「ワーゲンバス」の価格は「窓の数」に比例する!? 約600万円で落札されたVW「タイプ2」が予想よりも安かった理由とは

可愛いけれどマジメなVWタイプ2コンビ

「レトロモビル」は、フランスの首都パリにて毎年2月に行われるクラシックカー・トレードショーの世界最高峰。そして開催期間中には付随するかたちで、オフィシャルオークションである「アールキュリアル」や業界最大手の「RMサザビーズ」など、複数の国際格式オークションがパリ周辺にて開催されました。また、おなじみRMサザビーズにとっては最大のライバルと目される「ボナムズ・オークション」社は、「LES GRANDES MARQUES DU MONDE À PARIS(パリに集う世界の偉大なブランドたち)」と銘打ち、レトロモビルに訪れる目の肥えたエンスージアストを対象とした大規模オークションを開催。今回はその出品車両の中から、今や全世界で大人気のフォルクスワーゲン初代「タイプ2」のモデル概要と、注目のオークション結果についてお伝えします。

### 提供記録
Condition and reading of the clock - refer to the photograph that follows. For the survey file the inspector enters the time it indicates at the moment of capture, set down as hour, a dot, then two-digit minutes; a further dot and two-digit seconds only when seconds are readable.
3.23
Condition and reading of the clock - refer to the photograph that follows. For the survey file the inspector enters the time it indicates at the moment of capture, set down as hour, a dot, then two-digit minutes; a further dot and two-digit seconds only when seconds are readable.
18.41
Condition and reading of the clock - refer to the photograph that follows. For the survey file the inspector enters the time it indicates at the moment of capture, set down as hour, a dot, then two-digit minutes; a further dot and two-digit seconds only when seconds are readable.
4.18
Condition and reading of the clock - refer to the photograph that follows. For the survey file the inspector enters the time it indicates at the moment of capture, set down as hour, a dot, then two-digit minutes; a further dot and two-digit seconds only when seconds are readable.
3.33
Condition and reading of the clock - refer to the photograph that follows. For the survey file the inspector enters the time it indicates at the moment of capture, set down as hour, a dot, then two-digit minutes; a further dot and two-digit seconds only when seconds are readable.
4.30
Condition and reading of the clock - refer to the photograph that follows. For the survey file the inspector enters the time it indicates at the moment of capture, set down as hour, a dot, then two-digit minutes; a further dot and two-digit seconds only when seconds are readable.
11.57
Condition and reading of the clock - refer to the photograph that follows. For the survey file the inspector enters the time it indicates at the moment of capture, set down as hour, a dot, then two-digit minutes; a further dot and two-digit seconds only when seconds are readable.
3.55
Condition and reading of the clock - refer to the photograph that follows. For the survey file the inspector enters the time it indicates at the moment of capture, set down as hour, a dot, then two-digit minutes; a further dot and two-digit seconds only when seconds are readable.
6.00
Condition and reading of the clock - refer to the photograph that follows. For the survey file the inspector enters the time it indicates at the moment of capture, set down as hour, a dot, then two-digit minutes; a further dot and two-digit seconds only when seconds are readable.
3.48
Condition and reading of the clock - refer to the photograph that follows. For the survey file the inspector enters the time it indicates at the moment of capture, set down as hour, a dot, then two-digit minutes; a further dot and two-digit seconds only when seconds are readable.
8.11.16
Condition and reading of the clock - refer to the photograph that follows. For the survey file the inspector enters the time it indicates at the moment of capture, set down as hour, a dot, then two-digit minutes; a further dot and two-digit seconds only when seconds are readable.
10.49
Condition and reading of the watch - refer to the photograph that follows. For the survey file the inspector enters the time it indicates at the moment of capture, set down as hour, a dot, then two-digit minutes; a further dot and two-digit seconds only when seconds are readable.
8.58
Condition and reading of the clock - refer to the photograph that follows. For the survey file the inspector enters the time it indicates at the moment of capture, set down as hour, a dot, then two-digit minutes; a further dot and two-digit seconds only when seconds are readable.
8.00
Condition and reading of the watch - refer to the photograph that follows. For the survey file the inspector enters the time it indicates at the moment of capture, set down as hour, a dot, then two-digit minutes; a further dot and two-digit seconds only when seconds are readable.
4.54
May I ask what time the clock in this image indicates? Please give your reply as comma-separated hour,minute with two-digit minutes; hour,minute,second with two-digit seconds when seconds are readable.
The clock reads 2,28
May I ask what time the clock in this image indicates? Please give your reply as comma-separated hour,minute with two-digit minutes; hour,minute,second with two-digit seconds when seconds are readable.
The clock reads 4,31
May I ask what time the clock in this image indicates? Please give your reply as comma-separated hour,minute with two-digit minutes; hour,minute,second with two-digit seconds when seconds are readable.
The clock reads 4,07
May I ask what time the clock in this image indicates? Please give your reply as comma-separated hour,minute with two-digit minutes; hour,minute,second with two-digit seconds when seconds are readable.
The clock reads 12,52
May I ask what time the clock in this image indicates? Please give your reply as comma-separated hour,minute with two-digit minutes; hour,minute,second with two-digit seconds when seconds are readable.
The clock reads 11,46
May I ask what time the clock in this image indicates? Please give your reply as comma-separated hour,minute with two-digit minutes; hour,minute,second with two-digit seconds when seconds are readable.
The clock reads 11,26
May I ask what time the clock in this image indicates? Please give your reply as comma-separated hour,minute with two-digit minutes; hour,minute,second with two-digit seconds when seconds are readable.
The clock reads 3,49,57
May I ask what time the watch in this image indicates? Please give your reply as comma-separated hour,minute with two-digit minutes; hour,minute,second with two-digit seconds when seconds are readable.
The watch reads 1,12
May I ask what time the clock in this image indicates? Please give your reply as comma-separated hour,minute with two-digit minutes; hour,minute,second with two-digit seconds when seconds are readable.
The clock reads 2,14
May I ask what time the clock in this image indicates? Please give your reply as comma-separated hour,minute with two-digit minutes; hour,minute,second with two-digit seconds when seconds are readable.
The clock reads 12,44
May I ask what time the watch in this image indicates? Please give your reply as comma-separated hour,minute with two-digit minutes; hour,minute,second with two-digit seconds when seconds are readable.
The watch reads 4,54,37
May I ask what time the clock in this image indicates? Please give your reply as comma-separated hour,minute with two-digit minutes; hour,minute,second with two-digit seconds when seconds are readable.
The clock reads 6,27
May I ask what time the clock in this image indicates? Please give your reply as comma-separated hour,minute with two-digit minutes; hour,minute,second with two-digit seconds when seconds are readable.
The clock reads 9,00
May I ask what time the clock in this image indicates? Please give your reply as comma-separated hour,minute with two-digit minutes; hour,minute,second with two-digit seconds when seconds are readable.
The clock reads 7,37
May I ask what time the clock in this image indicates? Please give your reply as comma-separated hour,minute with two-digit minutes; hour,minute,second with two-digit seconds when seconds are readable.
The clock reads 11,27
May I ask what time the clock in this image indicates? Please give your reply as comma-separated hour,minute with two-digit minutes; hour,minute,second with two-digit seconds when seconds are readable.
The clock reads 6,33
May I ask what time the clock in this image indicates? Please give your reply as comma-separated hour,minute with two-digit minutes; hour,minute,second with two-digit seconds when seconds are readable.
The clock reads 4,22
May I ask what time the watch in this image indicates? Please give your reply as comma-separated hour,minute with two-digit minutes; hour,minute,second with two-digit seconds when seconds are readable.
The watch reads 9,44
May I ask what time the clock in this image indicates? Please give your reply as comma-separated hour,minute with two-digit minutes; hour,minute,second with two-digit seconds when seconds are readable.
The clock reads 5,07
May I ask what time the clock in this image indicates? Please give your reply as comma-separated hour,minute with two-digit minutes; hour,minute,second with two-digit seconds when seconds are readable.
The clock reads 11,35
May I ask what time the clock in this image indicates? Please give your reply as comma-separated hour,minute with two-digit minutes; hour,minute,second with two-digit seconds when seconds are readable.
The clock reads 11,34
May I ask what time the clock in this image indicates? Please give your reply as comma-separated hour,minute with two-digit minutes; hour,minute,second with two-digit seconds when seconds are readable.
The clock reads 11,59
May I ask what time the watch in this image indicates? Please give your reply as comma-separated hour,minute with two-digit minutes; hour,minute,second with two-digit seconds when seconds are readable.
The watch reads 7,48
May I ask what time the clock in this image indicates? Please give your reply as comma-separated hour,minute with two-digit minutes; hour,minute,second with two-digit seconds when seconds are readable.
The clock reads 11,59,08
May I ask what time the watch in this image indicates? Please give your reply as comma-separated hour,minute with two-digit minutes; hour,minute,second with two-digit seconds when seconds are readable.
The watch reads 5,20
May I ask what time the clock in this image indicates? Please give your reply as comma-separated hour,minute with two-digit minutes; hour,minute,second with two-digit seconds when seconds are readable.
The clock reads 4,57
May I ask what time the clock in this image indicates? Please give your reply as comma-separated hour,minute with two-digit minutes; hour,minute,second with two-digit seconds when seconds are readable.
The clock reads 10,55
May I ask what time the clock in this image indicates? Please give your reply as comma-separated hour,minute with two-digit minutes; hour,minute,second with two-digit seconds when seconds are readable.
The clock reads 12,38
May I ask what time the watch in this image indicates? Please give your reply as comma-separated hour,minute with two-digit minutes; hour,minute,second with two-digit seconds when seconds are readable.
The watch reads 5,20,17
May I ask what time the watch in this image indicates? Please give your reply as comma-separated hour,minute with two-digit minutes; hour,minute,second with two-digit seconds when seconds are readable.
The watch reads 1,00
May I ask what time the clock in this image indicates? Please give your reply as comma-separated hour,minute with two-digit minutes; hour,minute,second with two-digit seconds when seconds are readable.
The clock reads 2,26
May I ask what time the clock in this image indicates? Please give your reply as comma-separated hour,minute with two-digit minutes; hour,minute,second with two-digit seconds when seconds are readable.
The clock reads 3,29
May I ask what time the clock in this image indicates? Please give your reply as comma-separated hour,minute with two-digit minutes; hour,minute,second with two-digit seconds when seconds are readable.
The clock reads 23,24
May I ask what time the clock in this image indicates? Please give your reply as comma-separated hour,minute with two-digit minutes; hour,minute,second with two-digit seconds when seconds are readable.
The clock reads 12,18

### 演習課題
1. ワーゲンバスの落札に関する記事の内容を、二文で要約してください。
2. ワーゲンバスの落札に関する記事の続きを、最後の文の直後から記してください。

### 演習結果
1. フランスのパリで毎年2月に開かれる「レトロモビル」はクラシックカー・トレードショーの世界最高峰であり、その会期中にはパリ周辺で「アールキュリアル」や「RMサザビーズ」など複数の国際格式オークションが開催されました。その一つとしてボナムズ・オークション社が来場するエンスージアスト向けの大規模オークションを開催し、記事はその出品車両からフォルクスワーゲン初代「タイプ2」のモデル概要とオークション結果を伝えるとしています。

2.
ある実業家の秀逸なアイデアから生まれた、商用車の歴史的傑作

ビートルこと「タイプ1」にも匹敵する名作、フォルクスワーゲン「タイプ2」の起源は、第二次世界大戦後に英国軍の管理のもと復活の第一歩を踏み出したフォルクスワーゲン社の、オランダにおける代理人となったベン・ポンのアイデアにまで遡るといわれる。

1947年、タイプ1が初の輸出先としてオランダを選んだ際、ポンはヴォルフスブルクのVW工場を視察に訪れ、そこで異様なパーツ運搬車に目をつける。それはタイプ1のベアシャシーをベースに、リアのエンジン上に運転席を設置。車体前方を貨物スペースとしたトランスポーターで、工場スタッフがありあわせのパーツで手作りしたものだった。

ベン・ポンは、タイプ1のフラットなシャシー構造と簡潔ながら秀逸なトーションバー式サスペンション、そして小型軽量な空冷水平対向4気筒エンジンを活かせば、スペース効率に優れたキャブオーバー型の汎用ボディを架装できるのでは……、と確信。翌1948年1月より新生VW社のかじ取りを任されたハインリッヒ・ノルトホフ社長に話を持ち掛け、ともに設計に携わることになったという。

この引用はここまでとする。